Angezeigter Text:
-----

Gegen die Wiedereinführung des Ordnungsrechts - gegen die politische Disziplinierung der Studierendenschaften
In den letzten Wochen wurden Debatten über politische Konflikte und Meinungsäußerungen an Hochschulen im Kontext des Angriffs der Hamas auf Israel und der darauffolgenden Kriegshandlungen Israels in Gaza zunehmend erhitzt geführt. Dabei werden zum Teil qualitativ gänzlich verschiedene Ereignisse zusammen verhandelt und undifferenziert miteinander vermengt. Wir sehen uns aufgrund der hochschulpolitischen Forderungen nach der Wiedereinführung des Ordnungsrechts über die Studierenden im Rahmen einer zunehmenden Eskalation dazu aufgefordert, uns diesbezüglich zu positionieren.

-----

Gespeicherte Daten:
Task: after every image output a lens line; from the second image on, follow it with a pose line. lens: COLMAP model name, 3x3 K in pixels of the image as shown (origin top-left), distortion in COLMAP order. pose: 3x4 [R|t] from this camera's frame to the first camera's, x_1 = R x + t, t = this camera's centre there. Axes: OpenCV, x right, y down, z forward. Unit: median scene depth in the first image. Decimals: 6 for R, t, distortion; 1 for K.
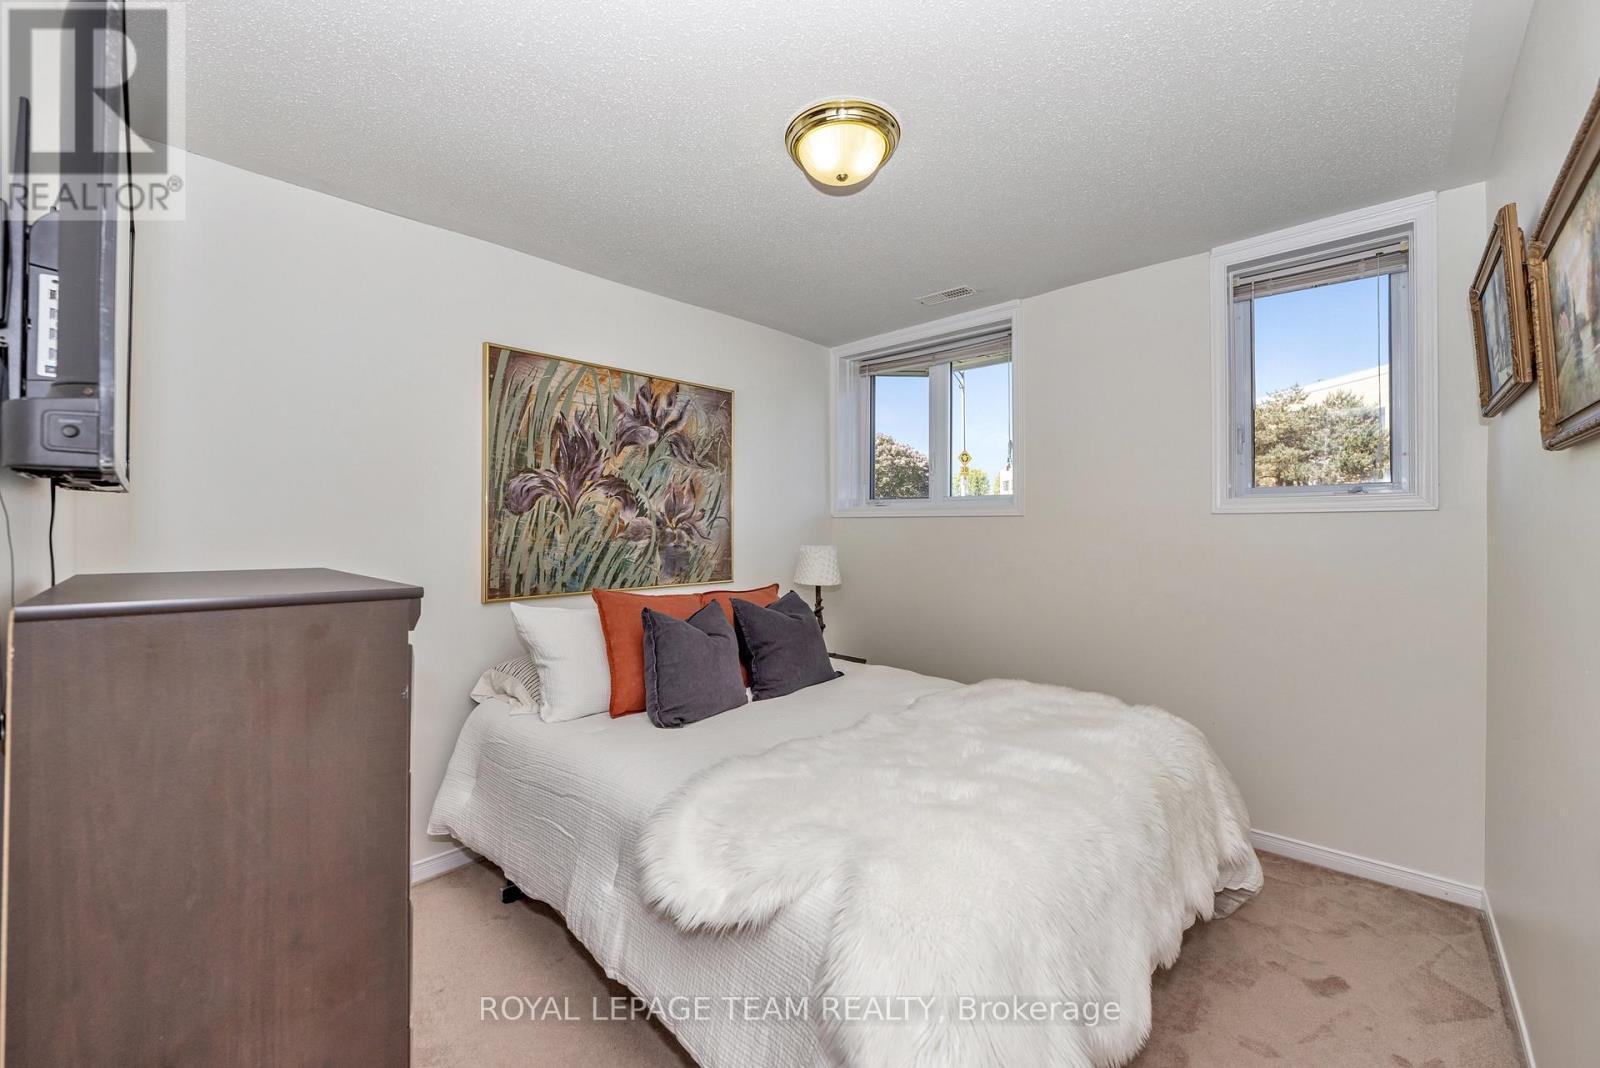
lens RADIAL K [[655.4, 0, 800.0], [0, 655.4, 534.0], [0, 0, 1]] dist [-0.000227, 0.000015]
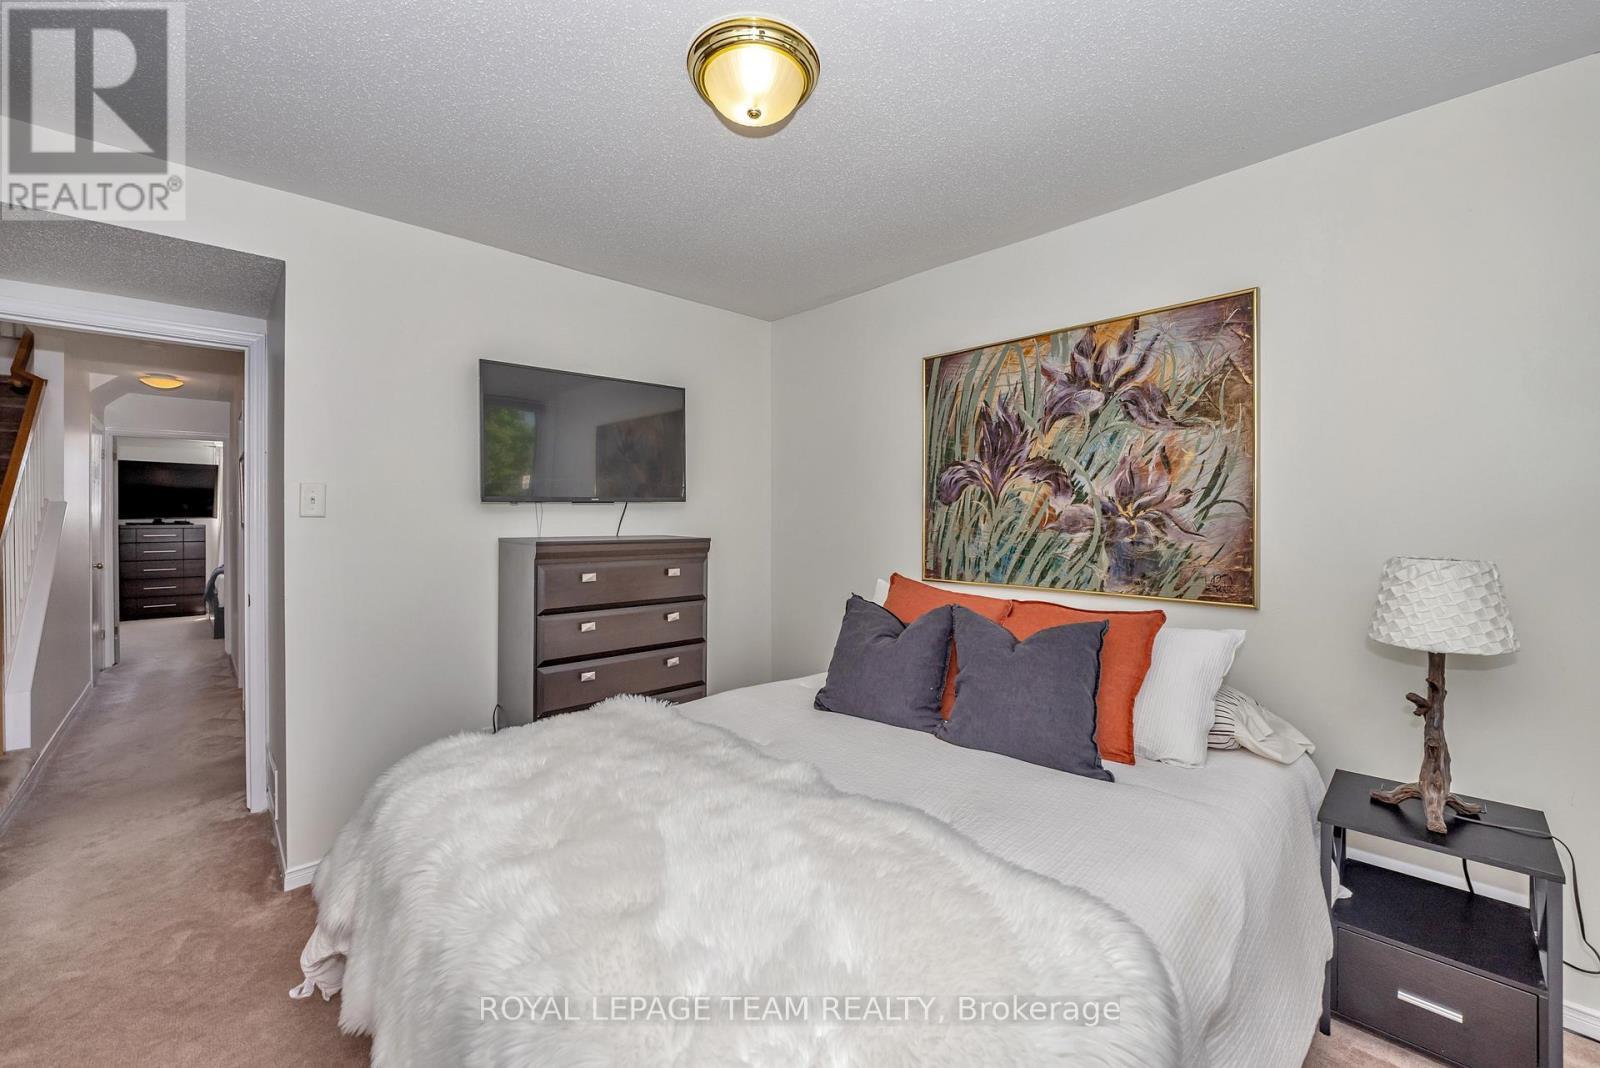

-----

Aufgabe:
Schreib alle Eigennamen auf, die im Text über das Ordnungsrecht an Hochschulen vorkommen, und nenne jeden nur einmal.

Lösung:
Hamas, Israel, Gaza